Autoria: Kraw Penas/SEEC-PR.
Há algum tempo o Museu Paranaense não tem camuflado suas exposições entre os muitos adornos das paredes da antiga Residência Garmatter, onde fica a instituição, no centro de Curitiba. Ainda bem. Em anos recentes, a instituição tomou a escolha de encarar a história e a memória locais mais como um meio do que um fim. E isso tem aparecido nas mostras, nos vínculos institucionais, nos mobiliários, na identidade visual. Mais importante, está na plataforma oferecida para ideias e movimentos novos.
Nesse jogo, uma vitrine ganha outra lógica. Acostumada a guardar velhos retratos da elite local – sobre aqueles que parecem vir de outro tempo -, ela dá espaço a experimentos que oxigenam as expectativas do que pode se encontrar entre as salas de um museu histórico. No chamado “Espaço Vitrine”, artistas selecionados por meio de um edital público vêm, nos últimos anos, testando soluções que continuamente propõem novas dinâmicas e despertam faíscas entre o que se vê e quem olha.

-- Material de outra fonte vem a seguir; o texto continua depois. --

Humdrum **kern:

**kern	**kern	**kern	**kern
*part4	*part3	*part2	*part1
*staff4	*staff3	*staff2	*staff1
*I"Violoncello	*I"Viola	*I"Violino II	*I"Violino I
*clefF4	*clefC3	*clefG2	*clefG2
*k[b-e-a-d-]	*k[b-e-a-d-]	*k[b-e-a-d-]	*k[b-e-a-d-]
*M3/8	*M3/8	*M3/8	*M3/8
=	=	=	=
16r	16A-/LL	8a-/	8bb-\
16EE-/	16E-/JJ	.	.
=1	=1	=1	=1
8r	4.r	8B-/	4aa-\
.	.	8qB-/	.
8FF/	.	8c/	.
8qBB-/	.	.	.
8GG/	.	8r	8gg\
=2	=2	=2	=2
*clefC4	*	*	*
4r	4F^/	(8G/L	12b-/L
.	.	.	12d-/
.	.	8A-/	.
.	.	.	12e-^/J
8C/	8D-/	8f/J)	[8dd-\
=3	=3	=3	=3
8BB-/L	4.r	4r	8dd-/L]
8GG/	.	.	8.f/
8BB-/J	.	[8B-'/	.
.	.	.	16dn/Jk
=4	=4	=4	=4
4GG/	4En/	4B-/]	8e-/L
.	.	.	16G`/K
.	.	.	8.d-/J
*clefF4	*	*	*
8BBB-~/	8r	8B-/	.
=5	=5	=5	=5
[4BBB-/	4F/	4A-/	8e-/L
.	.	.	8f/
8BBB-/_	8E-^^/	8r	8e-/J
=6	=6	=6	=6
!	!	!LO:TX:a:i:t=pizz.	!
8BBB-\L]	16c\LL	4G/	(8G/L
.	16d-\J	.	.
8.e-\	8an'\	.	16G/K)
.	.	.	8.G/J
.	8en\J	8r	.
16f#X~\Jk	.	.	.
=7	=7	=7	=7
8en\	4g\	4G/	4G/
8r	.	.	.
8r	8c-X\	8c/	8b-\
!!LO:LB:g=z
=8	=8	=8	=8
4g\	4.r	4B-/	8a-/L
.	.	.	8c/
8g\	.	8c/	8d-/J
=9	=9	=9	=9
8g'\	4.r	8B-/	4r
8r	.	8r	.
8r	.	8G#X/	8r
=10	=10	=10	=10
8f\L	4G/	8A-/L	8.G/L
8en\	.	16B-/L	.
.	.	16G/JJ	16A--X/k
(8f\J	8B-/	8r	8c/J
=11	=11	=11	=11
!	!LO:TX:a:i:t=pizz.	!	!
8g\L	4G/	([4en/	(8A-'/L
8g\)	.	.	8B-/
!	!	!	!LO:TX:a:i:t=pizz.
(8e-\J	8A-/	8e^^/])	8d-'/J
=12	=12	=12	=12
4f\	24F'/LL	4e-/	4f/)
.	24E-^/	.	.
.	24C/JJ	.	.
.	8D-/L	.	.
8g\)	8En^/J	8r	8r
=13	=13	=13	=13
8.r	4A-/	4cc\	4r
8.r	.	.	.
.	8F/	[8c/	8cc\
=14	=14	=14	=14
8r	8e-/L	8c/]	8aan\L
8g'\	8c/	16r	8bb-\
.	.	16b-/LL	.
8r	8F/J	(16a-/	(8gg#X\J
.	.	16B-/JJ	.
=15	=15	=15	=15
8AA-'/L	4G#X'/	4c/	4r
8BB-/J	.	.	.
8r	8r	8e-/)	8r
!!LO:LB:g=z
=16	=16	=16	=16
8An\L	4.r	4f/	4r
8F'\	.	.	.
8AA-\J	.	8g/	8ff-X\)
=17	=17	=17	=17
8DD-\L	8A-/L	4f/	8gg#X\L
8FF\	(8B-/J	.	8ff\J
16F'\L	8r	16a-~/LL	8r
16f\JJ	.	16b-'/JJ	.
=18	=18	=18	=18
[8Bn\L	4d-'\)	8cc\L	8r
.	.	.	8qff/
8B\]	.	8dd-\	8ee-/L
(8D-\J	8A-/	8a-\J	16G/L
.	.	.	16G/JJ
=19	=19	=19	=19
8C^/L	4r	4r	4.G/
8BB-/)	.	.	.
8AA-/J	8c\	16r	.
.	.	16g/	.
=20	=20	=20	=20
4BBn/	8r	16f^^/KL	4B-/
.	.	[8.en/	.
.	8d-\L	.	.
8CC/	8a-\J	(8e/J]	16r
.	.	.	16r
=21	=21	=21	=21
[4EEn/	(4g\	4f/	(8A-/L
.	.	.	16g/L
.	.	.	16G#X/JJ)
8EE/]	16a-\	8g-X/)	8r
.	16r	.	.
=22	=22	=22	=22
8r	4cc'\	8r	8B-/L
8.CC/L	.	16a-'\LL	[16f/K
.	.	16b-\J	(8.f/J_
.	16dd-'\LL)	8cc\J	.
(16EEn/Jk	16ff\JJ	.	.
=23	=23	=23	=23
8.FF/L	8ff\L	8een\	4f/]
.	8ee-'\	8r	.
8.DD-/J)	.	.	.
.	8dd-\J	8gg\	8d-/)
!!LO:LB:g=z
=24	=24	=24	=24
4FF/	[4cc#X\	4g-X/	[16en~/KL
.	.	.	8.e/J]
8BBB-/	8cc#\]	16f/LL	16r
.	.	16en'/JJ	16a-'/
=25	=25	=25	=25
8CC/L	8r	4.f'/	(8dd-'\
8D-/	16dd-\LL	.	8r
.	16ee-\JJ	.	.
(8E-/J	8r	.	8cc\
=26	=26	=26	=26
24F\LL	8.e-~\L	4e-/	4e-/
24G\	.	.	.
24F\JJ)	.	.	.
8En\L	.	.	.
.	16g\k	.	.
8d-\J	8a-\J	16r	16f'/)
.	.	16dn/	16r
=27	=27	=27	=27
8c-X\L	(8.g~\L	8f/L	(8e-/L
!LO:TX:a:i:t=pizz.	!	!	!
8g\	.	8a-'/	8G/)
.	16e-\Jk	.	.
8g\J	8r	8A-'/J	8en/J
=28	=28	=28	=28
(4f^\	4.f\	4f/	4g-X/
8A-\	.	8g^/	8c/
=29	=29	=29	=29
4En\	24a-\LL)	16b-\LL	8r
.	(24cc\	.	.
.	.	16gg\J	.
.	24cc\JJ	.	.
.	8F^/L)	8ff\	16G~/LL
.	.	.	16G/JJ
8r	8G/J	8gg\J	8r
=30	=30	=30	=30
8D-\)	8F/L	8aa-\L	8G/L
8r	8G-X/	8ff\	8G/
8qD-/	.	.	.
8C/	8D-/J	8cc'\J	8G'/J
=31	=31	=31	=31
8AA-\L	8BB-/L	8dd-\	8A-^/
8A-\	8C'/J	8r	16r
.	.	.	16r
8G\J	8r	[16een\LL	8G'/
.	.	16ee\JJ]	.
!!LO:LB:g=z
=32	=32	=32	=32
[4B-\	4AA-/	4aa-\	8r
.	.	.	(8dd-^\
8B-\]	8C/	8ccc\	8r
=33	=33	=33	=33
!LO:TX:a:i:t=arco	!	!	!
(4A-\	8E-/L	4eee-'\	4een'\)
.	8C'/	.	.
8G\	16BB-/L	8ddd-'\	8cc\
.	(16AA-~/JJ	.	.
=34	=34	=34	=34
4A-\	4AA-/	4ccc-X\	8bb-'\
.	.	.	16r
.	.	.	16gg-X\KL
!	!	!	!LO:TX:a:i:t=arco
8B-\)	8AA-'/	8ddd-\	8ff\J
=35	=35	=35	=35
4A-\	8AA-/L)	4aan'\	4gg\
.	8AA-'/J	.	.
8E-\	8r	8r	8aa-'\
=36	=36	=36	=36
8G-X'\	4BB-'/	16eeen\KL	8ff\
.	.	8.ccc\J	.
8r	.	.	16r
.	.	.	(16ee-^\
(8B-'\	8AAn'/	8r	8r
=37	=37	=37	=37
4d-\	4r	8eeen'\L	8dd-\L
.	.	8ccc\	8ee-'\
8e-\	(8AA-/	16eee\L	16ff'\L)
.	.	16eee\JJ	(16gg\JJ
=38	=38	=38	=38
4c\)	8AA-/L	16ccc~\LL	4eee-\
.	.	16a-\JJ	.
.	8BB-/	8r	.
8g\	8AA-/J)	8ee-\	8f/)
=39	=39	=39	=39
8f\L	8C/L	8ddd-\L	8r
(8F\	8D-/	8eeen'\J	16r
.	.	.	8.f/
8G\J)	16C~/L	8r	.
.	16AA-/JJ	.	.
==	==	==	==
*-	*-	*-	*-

Nas últimas edições, vimos esse diálogo acontecer de várias formas. Em 2023, Luana Navarro lançou um imperativo. Não tanto para controlar, mas para convocar uma tomada de posição contra tudo que não é meu ou seu. Procurem-se(2023) é um gesto corajoso, de transformar uma palavra única em exposição individual. Iniciado anos antes, o projeto nasceu de forma lúdica, por meio da distribuição de adesivos, que volta e meia encontrávamos em poster por aí.
Para o Espaço Vitrine, cada letra ganhou escala de pessoa, de corpo. Não foi uma exposição de vazios – impressão que talvez dominaria, não fosse o vermelho intenso nos contornos. Ali, a palavra assumiu força de gente, em tamanho e agência. A conversa entre os dois lados do vidro se dava pela tensão constante entre os dois estados: a arte que procurava e o outro, que estava ainda por procurar.

Autoria: Rafael Dabul.
Antônio Gonzaga Amador e Jandir Jr. começaram a conversa por meio da performance. Em Vidro (2023), a vitrine permanecia praticamente vazia, com exceção dos dois artistas que atuavam como seguranças, vigiando o lado de fora. Vestidos com ternos, com as mãos para atrás, encaravam, pressionavam o rosto contra o vidro, inquietavam quem aparecia. Sobretudo, convidavam. Em tantos momentos, com naturalidade de quem pesquisa sobre segurança, trabalho e racialidade há tempos, sua performance era silenciosa e, beirando a imitação. A estranheza que emerge da situação bagunçava a relação entre quem olha e é olhado, sugerindo vários porquês.

Autoria: Heloisa Nichele/MUPA.
Outra vez, a vitrine caiu. Abriu-se uma plataforma de criação coletiva, espaço para colaboração entre estranhos. Encontros (2024) de Augusto Leal foi assim. Suas instruções eram bastante claras: “Convide uma pessoa para pintar a sua sombra, preferencialmente um desconhecido. Pinte do jeito que quiser”. Sai o vidro, entram as mãos, as cores, as coletividades e os indivíduos. Mais do que fazer um trabalho interativo, Augusto utilizou as minúcias do lugar, aproveitando a entrada de luz natural naquele ponto específico do prédio que favorece o aparecimento de sombras dos espectadores. A partir daí, a vitrine virou espaço de construção.
Em cada projeto há uma conversa entre corpos que se olham, ligados por histórias invisíveis, imperativos reflexivos, presenças inquietantes. Para além da presença poética, também um exercício de delicada montagem, na tensão entre adição e subtração, para encontrar o lugar que potencializa essa troca entre seres e matérias em tom de igualdade – mas não sem tensões.
Neste ano, o Edital Vitrine chega à sua 5ª edição, com o tema Boca de Arquivo. Como sempre, uma articulação entre a natureza da instituição e a arte brasileira atual. Traz, mais uma vez, a força de vontade de fazer um espaço cultural pulsante com a colaboração de outros modos de fazer. Assim, se consolida não somente como edital público (e único) aberto para artistas de todo o Brasil, mas também uma plataforma para ler a história de outros ângulos.